Write out each line below precisely, passing over the pictures.

> DATASET EXTRACT
● ● ● ●

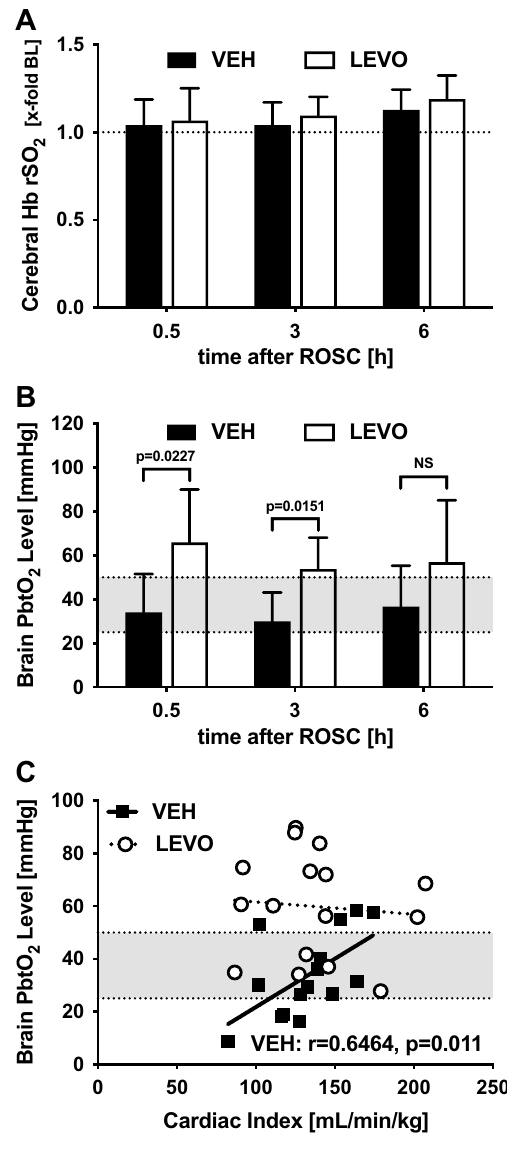
Figure 4. Cerebral tissue oxygenation. ( A ) Brain oxygenation was determined noninvasively by quantifying brain hemoglobin (Hb) oxygen saturation (rSO 2 ) before and 0.5, 3, and 6 h after ROSC. Because of high interindividual differences, readings were normalized to baseline. rSO 2 was not altered following cardiac arrest and did not differ between groups. VEH vehicle; LEVO levosimendan. Statistics: repeated measures two-way ANOVA, followed by Šidák’s multiple comparisons test; data are presented as means ± SD. ( B ) Brain tissue oxygen (PbtO 2 ) was measured using a Foxy probe 14 mm below the dura in the left hemisphere 0.5, 3, and 6 h after ROSC. Levosimendan-treated animals showed significantly higher PbtO 2 30 min and 3 h after ROSC. The normal PbtO 2 range (25–50 mmHg) is illustrated by the gray area. Statistics: Welch’s t test; data are presented as means ± SD. ( C ) Correlation analysis between PbtO 2 and cardiac index (CI) showed a significant association between cardiac function and PbtO 2 in vehicle-treated animals, whereas levosimendan-treated animals had normal PbtO 2 and showed no correlation between PbtO 2 and CI. The normal PbtO 2 range (25–50 mmHg) is illustrated by the gray area. Statistics: Spearman rank correlation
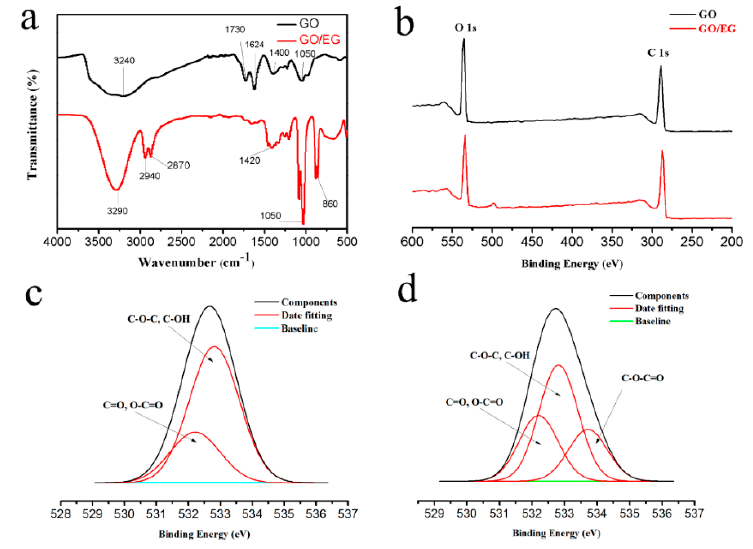
Figure 4. ( a ) FTIR spectra of GO and GO/EG composite; ( b ) survey scans of GO and GO/EG membranes in the spectral region 200–600 eV; ( c ) O 1s region of GO membrane; ( d ) O 1s region of GO/EG membrane.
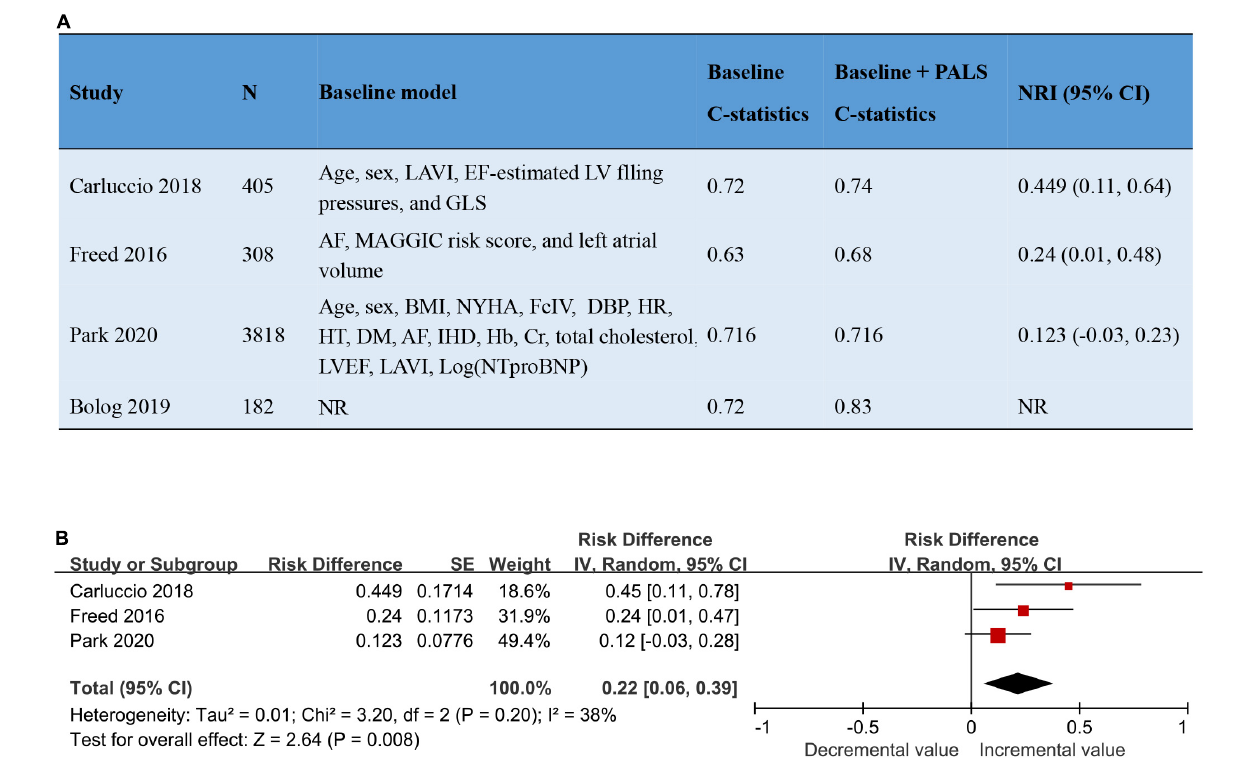
FIGURE 4 | The addition of PALS to baseline risk models led to a significant improvement in the predictive power of models. (A) Four studies reported the addition of PALS to baseline risk models. (B) The forest plot shows the pooled NRI of PALS for predicting adverse outcomes. AF, atrial fibrillation; BMI, body mass index; Cr, creatinine; DBP, diastolic blood pressure; DM, diabetes mellitus; Hb, hemoglobin level; GLS, global longitudinal strain; HR, heart rate; HT, hypertension; IHD, ischemic heart disease; LAVI, left atrial volume index; LVEF, left ventricular ejection fraction; NRI, net reclassification index; NR, not reported; NYHA, New York Heart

● ● ● ●

> REPLY
Figure 4. Cerebral tissue oxygenation. ( A ) Brain oxygenation was determined noninvasively by quantifying brain hemoglobin (Hb) oxygen saturation (rSO 2 ) before and 0.5, 3, and 6 h after ROSC. Because of high interindividual differences, readings were normalized to baseline. rSO 2 was not altered following cardiac arrest and did not differ between groups. VEH vehicle; LEVO levosimendan. Statistics: repeated measures two-way ANOVA, followed by Šidák’s multiple comparisons test; data are presented as means ± SD. ( B ) Brain tissue oxygen (PbtO 2 ) was measured using a Foxy probe 14 mm below the dura in the left hemisphere 0.5, 3, and 6 h after ROSC. Levosimendan-treated animals showed significantly higher PbtO 2 30 min and 3 h after ROSC. The normal PbtO 2 range (25–50 mmHg) is illustrated by the gray area. Statistics: Welch’s t test; data are presented as means ± SD. ( C ) Correlation analysis between PbtO 2 and cardiac index (CI) showed a significant association between cardiac function and PbtO 2 in vehicle-treated animals, whereas levosimendan-treated animals had normal PbtO 2 and showed no correlation between PbtO 2 and CI. The normal PbtO 2 range (25–50 mmHg) is illustrated by the gray area. Statistics: Spearman rank correlation
Figure 4. ( a ) FTIR spectra of GO and GO/EG composite; ( b ) survey scans of GO and GO/EG membranes in the spectral region 200–600 eV; ( c ) O 1s region of GO membrane; ( d ) O 1s region of GO/EG membrane.
FIGURE 4 | The addition of PALS to baseline risk models led to a significant improvement in the predictive power of models. (A) Four studies reported the addition of PALS to baseline risk models. (B) The forest plot shows the pooled NRI of PALS for predicting adverse outcomes. AF, atrial fibrillation; BMI, body mass index; Cr, creatinine; DBP, diastolic blood pressure; DM, diabetes mellitus; Hb, hemoglobin level; GLS, global longitudinal strain; HR, heart rate; HT, hypertension; IHD, ischemic heart disease; LAVI, left atrial volume index; LVEF, left ventricular ejection fraction; NRI, net reclassification index; NR, not reported; NYHA, New York Heart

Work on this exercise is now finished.